Conversational AI can deliver powerful, automated, interactive experiences through voice and text. Amazon Lex is a service that combines automatic speech recognition and natural language understanding technologies, so you can build these sophisticated conversational experiences. A common application of conversational AI is found in contact centers: self-service virtual agents. We’re excited to announce that you can now use Amazon Chime SDK Public Switched Telephone Network (PSTN) audio to enable conversational self-service applications to reduce call resolution times and automate informational responses.

The Amazon Chime SDK is a set of real-time communications components that developers can use to add audio, messaging, video, and screen-sharing to your web and mobile applications. Amazon Chime SDK PSTN audio integration with Amazon Lex enables builders to develop conversational interfaces for calls to or from the public telephone network. You can now build AI-powered self-service applications such as conversational interactive voice response systems (IVRs), virtual agents, and other telephony applications that use Session Initiation Protocol (SIP) for voice communications.

In addition, we have launched several new features. Amazon Voice Focus for PSTN provides deep learning-based noise suppression to reduce unwanted noise on calls. You can also now use machine learning (ML)-driven text-to-speech in your application through our native integration to Amazon Polly. All features are now directly integrated with Amazon Chime SDK PSTN audio.

In this post, we teach you how to build a conversational IVR system for a fictitious travel service that accepts reservations over the phone using Amazon Lex.

Solution overview

Amazon Chime SDK PSTN audio makes it easy for developers to build customized telephony applications using the agility and operational simplicity of serverless AWS Lambda functions.

For this solution, we use the following components:

  • Amazon Chime SDK PSTN audio
  • AWS Lambda
  • Amazon Lex
  • Amazon Polly

Amazon Lex natively integrates with Amazon Polly to provide text-to-speech capabilities. In this post, we also enable Amazon Voice Focus to reduce background noise on phone calls. In a previous post, we showed how to integrate with Amazon Lex v1 using the API interface. That is no longer required. The heavy lifting of working with Amazon Lex and Amazon Polly is now replaced by a few simple function calls.

The following diagram illustrates the high-level design of the Amazon Chime SDK Amazon Lex chatbot system.

To help you learn to build using the Amazon Chime SDK PSTN audio service, we have published a repository of source code and documentation explaining how that source code works. The source code is in a workshop format, with each example program building upon the previous lesson. The final lesson is how to build a complete Amazon Lex-driven chatbot over the phone. That is the lesson we focus on in this post.

As part of this solution, you create the following resources:

  • SIP media application – A managed object that specifies a Lambda function to invoke.
  • SIP rule – A managed object that specifies a phone number to trigger on and which SIP media application managed object to use to invoke a Lambda function.
  • Phone number – An Amazon Chime SDK PSTN phone number provisioned for receiving phone calls.
  • Lambda function – A function written in Typescript that is integrated with the PSTN audio service. It receives invocations from the SIP media application and sends actions back that instruct the SIP media application to perform Amazon Polly and Amazon Lex tasks.

The demo code is deployed in two parts. The Amazon Lex chatbot example is one of a series of workshop examples that teach how to use Amazon Chime SDK PSTN audio. For this post, you complete the following high-level steps to deploy the chatbot:

  1. Configure the Amazon Lex chatbot.
  2. Clone the code from the GitHub repository.
  3. Deploy the common resources for the workshop (including a phone number).
  4. Deploy the Lambda function that connects Amazon Lex to the phone number.
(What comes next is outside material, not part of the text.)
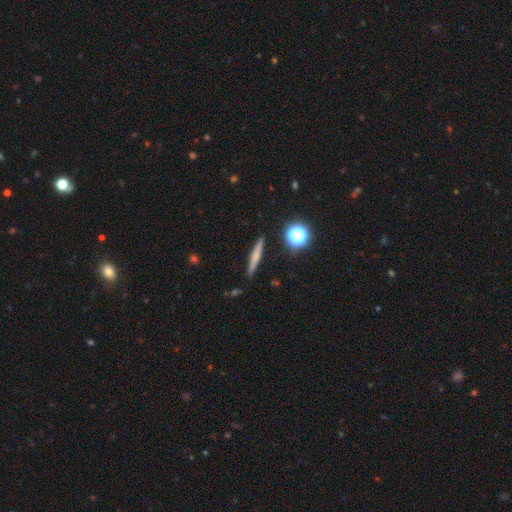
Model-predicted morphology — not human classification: The model was most divided on "smooth or featured": smooth: 60%, featured or disk: 30%, star or artifact: 10%. More confident: how rounded — cigar-shaped (90%); merging — none (90%).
We go through each step in detail.

Prerequisites

You must have the following prerequisites:

  • node V12+/npm installed
  • The AWS Command Line Interface (AWS CLI) installed
  • Node Version Manager (nvm) installed
  • The node modules typescript aws-sdk (using nvm) installed
  • AWS credentials configured for the account and Region that you use for this demo
  • Permissions to create Amazon Chime SIP media applications and phone numbers (make sure your service quota in us-east-1 or us-west-2 for phone numbers, voice connectors, SIP media applications, and SIP rules hasn’t been reached)
  • Deployment must be done in us-east-1 or us-west-2 to align with PSTN audio resources

For detailed installation instructions, including a script that can automate the installation and an AWS Cloud Development Kit (AWS CDK) project to easily create an Amazon Elastic Compute Cloud (Amazon EC2) development environment, see the workshop instructions.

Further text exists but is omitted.